++++ Data for analysis ++++

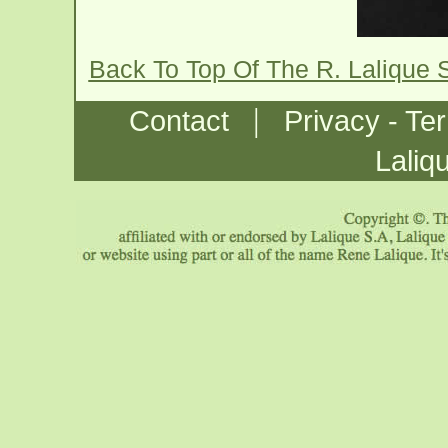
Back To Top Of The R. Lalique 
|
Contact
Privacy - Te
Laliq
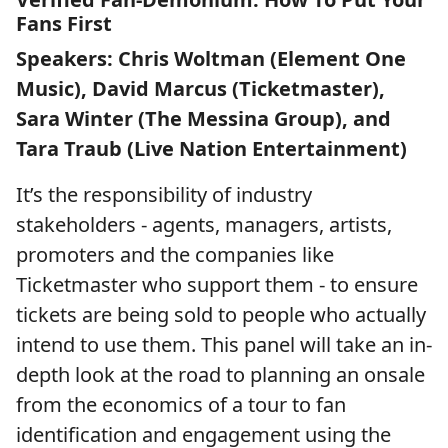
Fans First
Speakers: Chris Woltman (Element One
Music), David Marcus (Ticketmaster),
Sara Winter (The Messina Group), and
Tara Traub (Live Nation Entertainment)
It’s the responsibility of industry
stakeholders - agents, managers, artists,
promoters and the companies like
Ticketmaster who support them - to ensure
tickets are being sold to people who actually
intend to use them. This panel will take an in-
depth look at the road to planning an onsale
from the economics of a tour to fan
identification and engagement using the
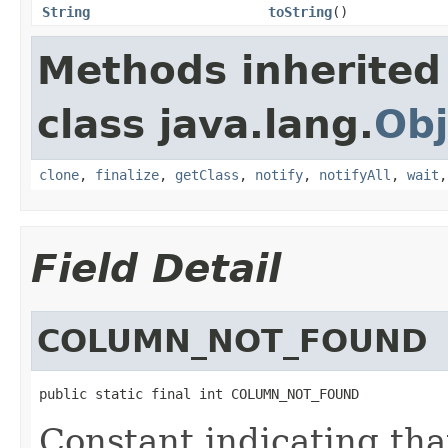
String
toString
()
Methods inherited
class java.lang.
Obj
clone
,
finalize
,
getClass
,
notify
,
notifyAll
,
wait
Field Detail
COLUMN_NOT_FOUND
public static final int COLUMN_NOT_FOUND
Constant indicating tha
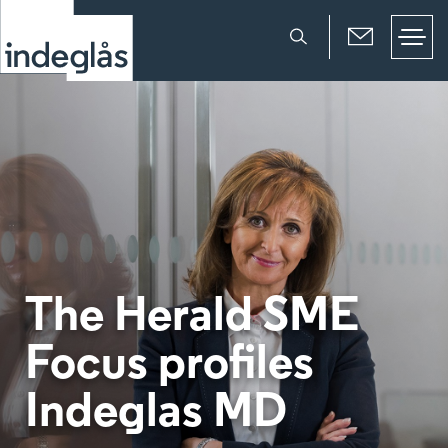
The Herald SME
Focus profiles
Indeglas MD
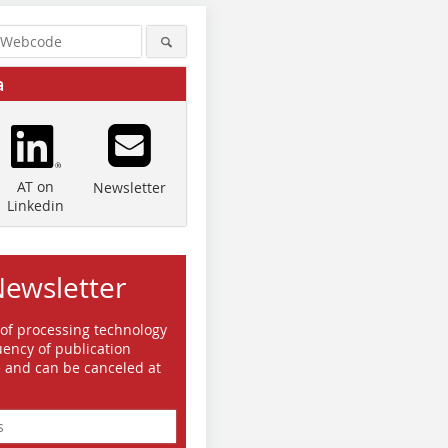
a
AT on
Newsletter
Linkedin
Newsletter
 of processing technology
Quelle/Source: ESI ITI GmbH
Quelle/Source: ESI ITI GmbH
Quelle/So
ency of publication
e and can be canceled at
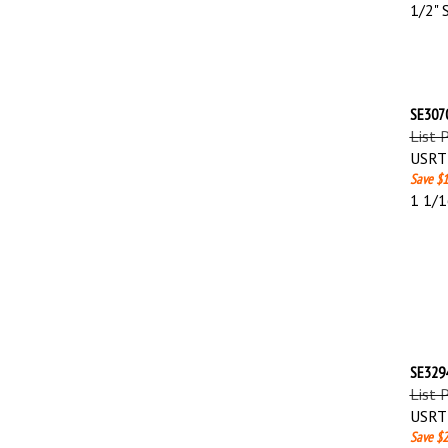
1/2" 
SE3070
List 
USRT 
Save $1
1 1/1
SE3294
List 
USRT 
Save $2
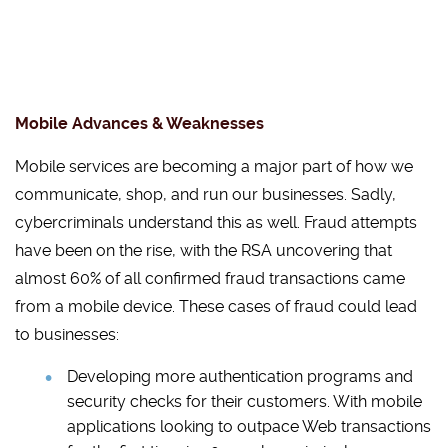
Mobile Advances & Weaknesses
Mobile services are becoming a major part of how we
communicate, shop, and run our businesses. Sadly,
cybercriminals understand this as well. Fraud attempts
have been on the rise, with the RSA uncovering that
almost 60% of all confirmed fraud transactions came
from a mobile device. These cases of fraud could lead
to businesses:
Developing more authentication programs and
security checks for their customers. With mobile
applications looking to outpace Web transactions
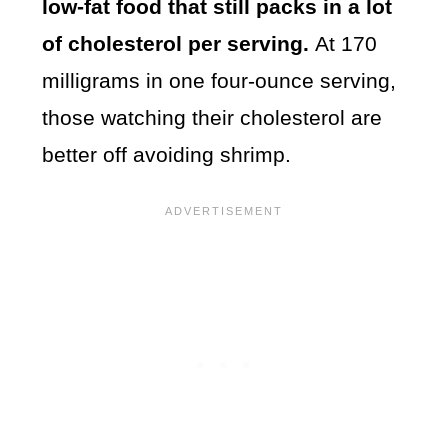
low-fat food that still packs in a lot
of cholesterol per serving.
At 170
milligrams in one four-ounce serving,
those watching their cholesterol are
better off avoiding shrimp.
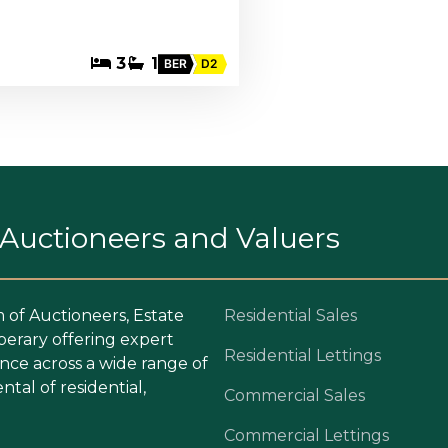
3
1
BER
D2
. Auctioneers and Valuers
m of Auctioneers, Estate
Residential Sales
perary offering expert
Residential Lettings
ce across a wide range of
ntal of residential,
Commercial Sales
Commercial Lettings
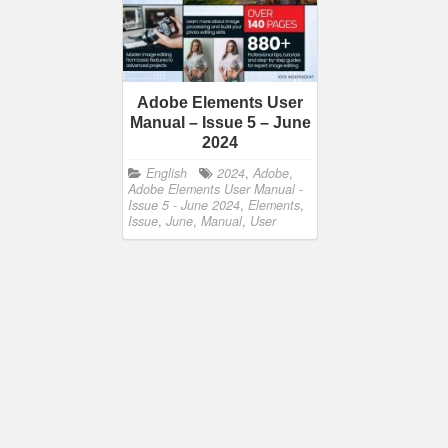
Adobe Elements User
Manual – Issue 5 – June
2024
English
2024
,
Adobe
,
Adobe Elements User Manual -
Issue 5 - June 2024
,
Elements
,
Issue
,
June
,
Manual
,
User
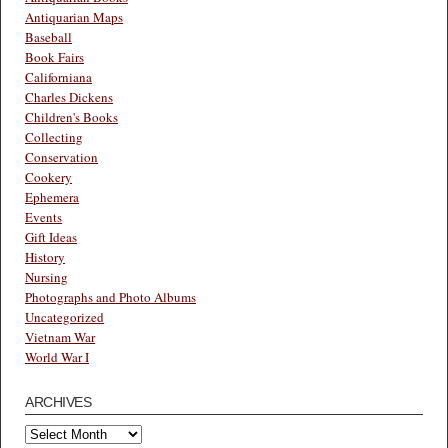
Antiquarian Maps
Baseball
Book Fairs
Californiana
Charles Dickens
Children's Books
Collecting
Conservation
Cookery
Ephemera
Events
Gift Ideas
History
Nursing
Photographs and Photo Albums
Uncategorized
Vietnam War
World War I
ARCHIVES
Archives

++++

— Exercise brief —
In the copy, leave out all pictures, and retype exactly each line from the one with "have been on" through the last line of the entries.

— Result for this task —
have been on the rise, with the RSA uncovering that
almost 60% of all confirmed fraud transactions came
from a mobile device. These cases of fraud could lead
to businesses:
Developing more authentication programs and
security checks for their customers. With mobile
applications looking to outpace Web transactions
low-fat food that still packs in a lot
of cholesterol per serving.
At 170
milligrams in one four-ounce serving,
those watching their cholesterol are
better off avoiding shrimp.
3
1
BER
D2
. Auctioneers and Valuers
m of Auctioneers, Estate
Residential Sales
perary offering expert
Residential Lettings
ce across a wide range of
ntal of residential,
Commercial Sales
Commercial Lettings
Adobe Elements User
Manual – Issue 5 – June
2024
English
2024
,
Adobe
,
Adobe Elements User Manual -
Issue 5 - June 2024
,
Elements
,
Issue
,
June
,
Manual
,
User
Antiquarian Maps
Baseball
Book Fairs
Californiana
Charles Dickens
Children's Books
Collecting
Conservation
Cookery
Ephemera
Events
Gift Ideas
History
Nursing
Photographs and Photo Albums
Uncategorized
Vietnam War
World War I
ARCHIVES
Archives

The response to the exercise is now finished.